Chair: Prof. Carole Hillenbrand (University of Endinburgh)

Discussant: Dr. Omar Ali-de-Unzaga(Institute of Ismaeli Studies, London)

Paper presenter: Emmanuelle Stefanidis (Université Paris 8), “Western Chronological Reorderings of the Qur’an”
The question of the chronology of the Qur’an, first addressed in some Muslim exegetical traditions, has captivated Orientalist scholarly attention for over a century. This presentation will critically examine three important chronological re-orderings of the Muslim sacred text, namely that of Theodor Nöldeke and Friedrich Schwally (1860/1917), that of Richard Bell (1937-39) and that of Régis Blachère (1949-50). Taking into account more recent work which has problematized the issue of chronology, their respective assumptions and methodologies will be compared, and conclusions will be drawn regarding general difficulties encountered in any chronological enterprise.

Paper presenter: David Kiltz (Corpus Coranicum, Berlin-Brandenburgische Akademie der Wissenschaften), „On qur’anic furqân and the internal theological chronology of the Qur’ân”
The Qur’anic term furqân – variously translated as “decision, distinction,” “guidance,” “salvation,” etc. – has recently been discussed anew by scholars such as F. Donner and U. Rubin.
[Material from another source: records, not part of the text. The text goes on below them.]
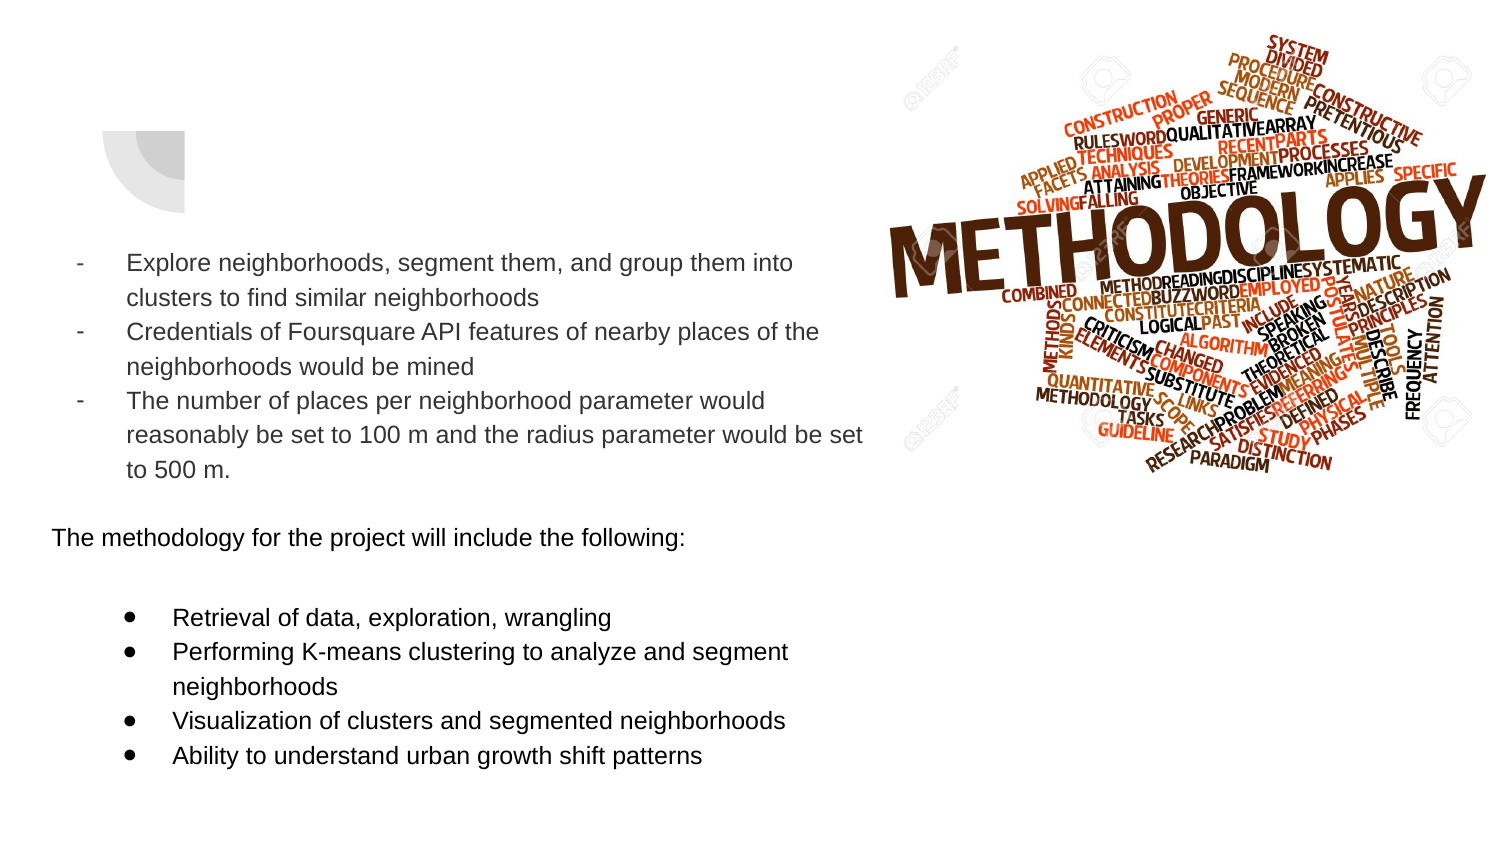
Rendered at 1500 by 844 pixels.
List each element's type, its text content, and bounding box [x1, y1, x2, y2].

picture [885, 31, 1490, 477]
list Explore neighborhoods, segment them, and group them into clusters to find similar neighborhoods Credentials of Foursquare API features of nearby places of the neighborhoods would be mined The number of places per neighborhood parameter would reasonably be set to 100 m and the radius parameter would be set to 500 m. The methodology for the project will include the following: Retrieval of data, exploration, wrangling Performing K-means clustering to analyze and segment neighborhoods Visualization of clusters and segmented neighborhoods Ability to understand urban growth shift patterns [36, 227, 898, 793]
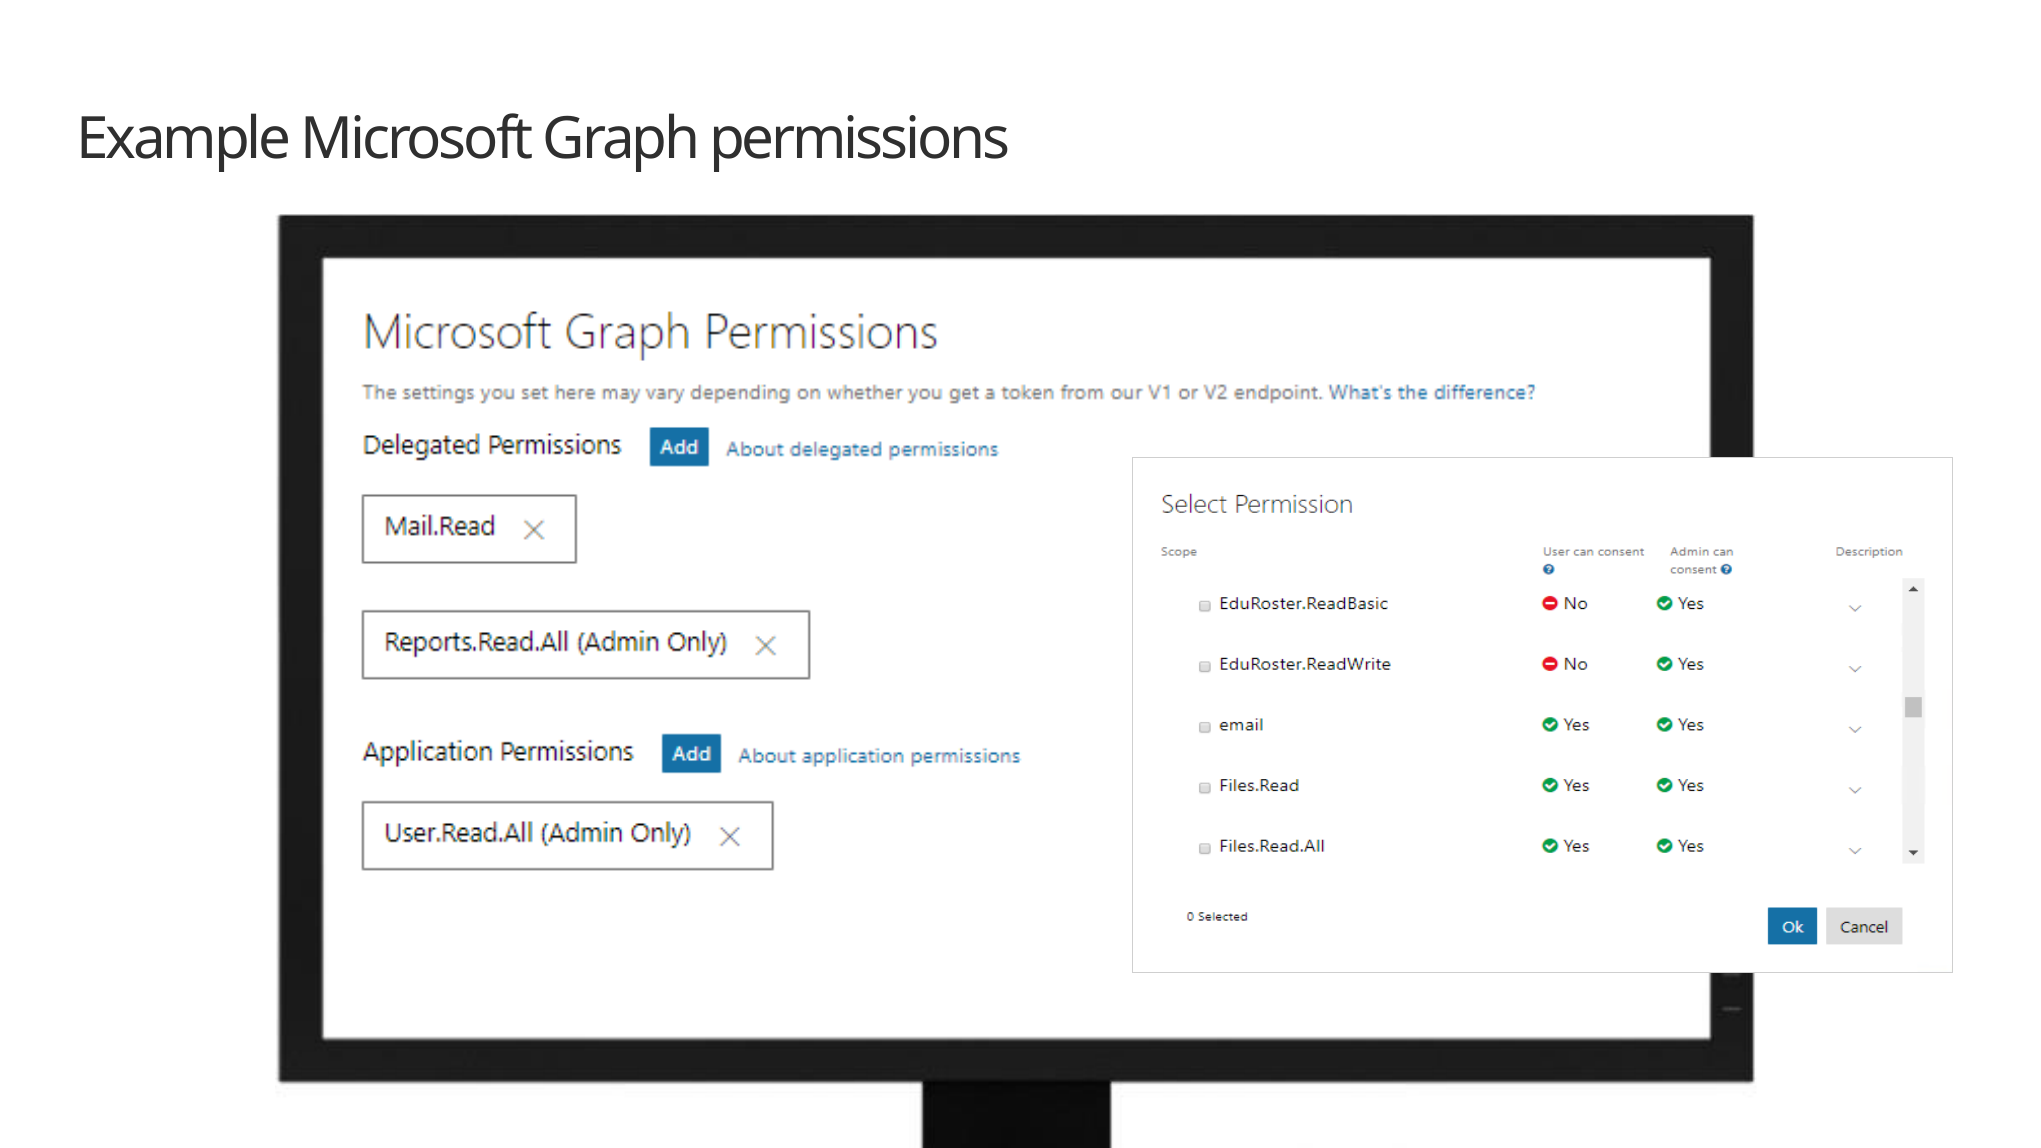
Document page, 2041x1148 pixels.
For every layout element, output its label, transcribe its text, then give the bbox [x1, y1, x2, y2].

picture [275, 214, 1954, 1148]
title Example Microsoft Graph permissions [76, 103, 1969, 172]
This paper will explore both its etymology and examine the chronological order of passages employing the concept throughout the Qur’an’s genesis, and in doing so will pay particular attention to its theological significance. As a starting point, I will present pre-Qur’anic uses of Jewish and Christian texts, and then attempt to trace its semantic evolution within the Qur’an. It will be seen that the Qur’an references earlier usage but, at the same time, by working step by step through this conceptual matrix, goes beyond it and displays its own use and interpretation of the notion of furqân.

Paper presenter: Mehdi Azaiez (IREMAM - Université Aix-Marseille), «Argumentation et temporalité coranique»
Loin d'être phénomène sans évolution, le travail de persuasion du discours coranique répond tant à des permanences qu'à des ruptures significatives. On s'interrogera alors sur la nature de ces modifications. Quels thèmes, quelles formes de discours peut-on voir évoluer ? A quels indices d'historicité peut nous conduire une telle recherche à la fois limitée et délicate ? Après avoir défini ce que l'on entend par argumentation coranique et à partir d'un exemple précis, on s'efforcera enfin à interroger l'articulation entre argumentation, ordre de la révélation supposée du Coran (tartīb al nuzūl) et ordre du corpus actuel (tartīb al mushaf)

Paper presenter: Anne-Sylvie Boisliveau (IREMAM - Université Aix-Marseille), “Chronological Development of Self-Referentiality in the Qur’anic Text”
Self-referentiality is widely present in the Qur’anic text – as “what the Qur’an says on the Qur’an. Adopting a diachronic perspective, this paper will try to show how self-referentiality develops in the frame of the growing corpus. I will distinguish two intertwining layers in the text: text α: the text considered to be the “recitations” (qur’ân) pronounced by Muhammad, and text β: the commentary made inside the text on text α. Text β gradually grants text α with an authoritative status. From the analysis of later period surahs, I will analyze how, on the one hand, text α progressively includes items which are designated to support the logic of text β, and, on the other hand, how text β implies in the end to be referring to the whole corpus.